Economic Integration Agreements: Analysis and Implications

Basis for the EIA Support and Their Specific Benefits

Having become a rather frequent occurrence in the environment of the global economy of the 21st century, economic international agreements (EIA) have reasons for being values so high by their members (Cooper, 2014). The countries that participate in EIA receive a significant economic support from every single member of the economic bloc, therefore, enjoying a range of opportunities for economic evolution. In addition, the states involved in the agreement could receive assistance from the EIA members in case of a local economic crisis (Baldwin & Jaimovich, 2012). The specified condition is especially important for the states that can be characterized by their unstable political, economic or financial status (Daniels, Radebaugh, & Sullivan, 2011). Finally, the fact that EIA allow for a multilateral free trade (Daniels et al., 2011) deserves to be listed among the key reasons for signing EIA.
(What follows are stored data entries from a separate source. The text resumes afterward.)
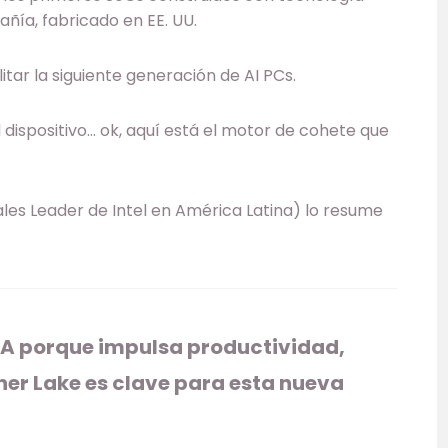
ñía, fabricado en EE. UU.
itar la siguiente generación de AI PCs.
l dispositivo… ok, aquí está el motor de cohete que
les Leader de Intel en América Latina) lo resume
A porque impulsa productividad,
her Lake es clave para esta nueva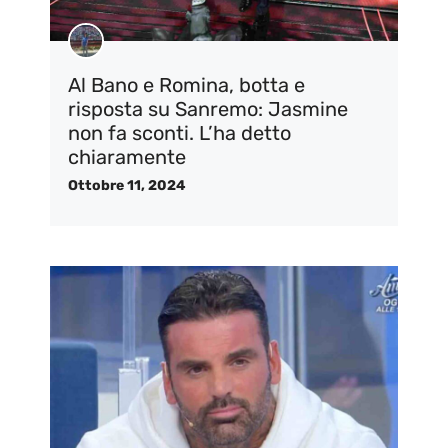
Al Bano e Romina, botta e
risposta su Sanremo: Jasmine
non fa sconti. L’ha detto
chiaramente
Ottobre 11, 2024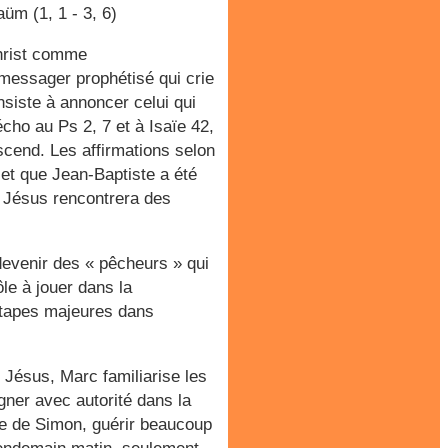
üm (1, 1 - 3, 6)
Christ comme
 messager prophétisé qui crie
nsiste à annoncer celui qui
écho au Ps 2, 7 et à Isaïe 42,
escend. Les affirmations selon
 et que Jean-Baptiste a été
r Jésus rencontrera des
evenir des « pêcheurs » qui
le à jouer dans la
 étapes majeures dans
 Jésus, Marc familiarise les
gner avec autorité dans la
re de Simon, guérir beaucoup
NAFTA: The Main Economic Bloc for the United States

At present, the North American Free Trade Agreement, also known as NAFTA, is the key economic bloc that defines most of the state’s economic processes and determines the rates of the state economic growth. Signed in 1994 by the U.S., Canada and Mexico, it changed the scope of the North American economy forever (Daniels et al., 2011). To be more specific, it was the development of linked economies of the United States, Canada and Mexico that strengthened the position of the U. S. in the world economy and created sold premises for the future growth.
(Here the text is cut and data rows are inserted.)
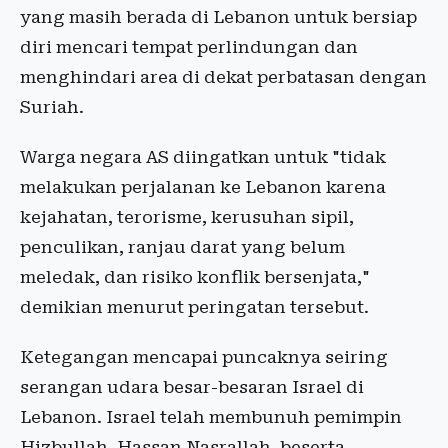
yang masih berada di Lebanon untuk bersiap
diri mencari tempat perlindungan dan
menghindari area di dekat perbatasan dengan
Suriah.
Warga negara AS diingatkan untuk "tidak
melakukan perjalanan ke Lebanon karena
kejahatan, terorisme, kerusuhan sipil,
penculikan, ranjau darat yang belum
meledak, dan risiko konflik bersenjata,"
demikian menurut peringatan tersebut.
Ketegangan mencapai puncaknya seiring
serangan udara besar-besaran Israel di
Lebanon. Israel telah membunuh pemimpin
Hizbullah, Hassan Nasrallah, beserta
Second, the fact that the NAFTA development caused the U.S. small and medium entrepreneurships (SMEs) to evolve and enter new market environments (Daniels et al., 2011), can be viewed as one of the most important effects of signing the agreement. More importantly, NAFTA presupposed that business investors could gain international rights and, thus, become globally significant (Daniels et al., 2011). Consequently, NAFTA can be considered one of the key premises for the creation of global economy and the global market (Daniels et al., 2011).
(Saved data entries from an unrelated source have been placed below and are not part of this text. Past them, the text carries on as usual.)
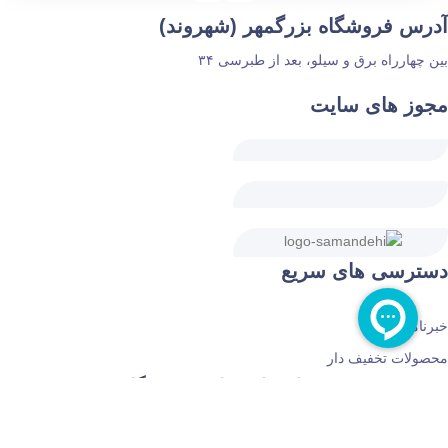
آدرس فروشگاه بزرگمهر (شهروند)
بین چهارراه برق و سیلو، بعد از طبرسی ۳۴
مجوز های سایت
دسترسی های سریع
خبرنامه
محصولات تخفیف دار
شماره‌های تماس فروشگاه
Advantages of NAFTA for the United States

Though the positive effects of the NAFTA agreement implementation were not immediate, they still had an impressive effect on the U.S. economy, boosting it greatly. The creation of one of the largest free trade areas in the world and the removal of political and economic boundaries between the states did leave to a vast rejuvenation of the U.S. economy (Daniels et al., 2011).

A quick and significant rise in the role of SMEs in the American economy is the next most important effect of the NAFTA implementation (Daniels et al., 2011). By causing a spur of the national economy, NAFTA contributed to the development of the local entrepreneurships and the investment into the emerging entrants to the American market.

Disadvantages of NAFTA for the United States

It would be wrong to assume that the NAFTA agreement has only resulted in positive implications for the United States. A vast flood of poorly skilled labor force from Mexico and the following increase in the U.S. citizens’ unemployment rates are, perhaps, the key problems that NAFTA has triggered in the U.S. economy. Another problem caused by the NAFTA agreement concerns a major change in the U.S. wages – the latter dropped significantly after the agreement came into effect. The specified phenomenon is quite predictable, as the process of trade liberation leads inevitably to the escalation of investment and the subsequent search for the most favorable options for the investors, which in no way involved compliance with rather high salary standards set by the U.S. employees (Daniels et al., 2011). The Mexican population also faced significant challenges. The Mexican farmers, for example, had to deal with a severe crisis, putting the farming industry on a long hiatus (Besedes, 2012). Nevertheless, the threat, which the NAFTA created, did not have a statistically meaningful effect.

Reference List

Baldwin, R. & Jaimovich, D. (2012). Are free trade agreements contagious? Journal of International Economics, 68(1), 1–16. Web.

Besedes, T. (2012). The role of NAFTA and returns to scale in export duration. CESifo Economic Studies, 59(2), 306–336. Web.

Cooper, W. H. (2014). Free trade agreements: Impact on U.S. trade and implications for U.S. trade policy. Current Politics and Economics of the United States, Canada and Mexico, 16(3), 425–445. Web.

Daniels, J., Radebaugh, L., & Sullivan, D. (2011). International business (13th ed.). Upper Saddle River, NJ: Prentice Hall. Web.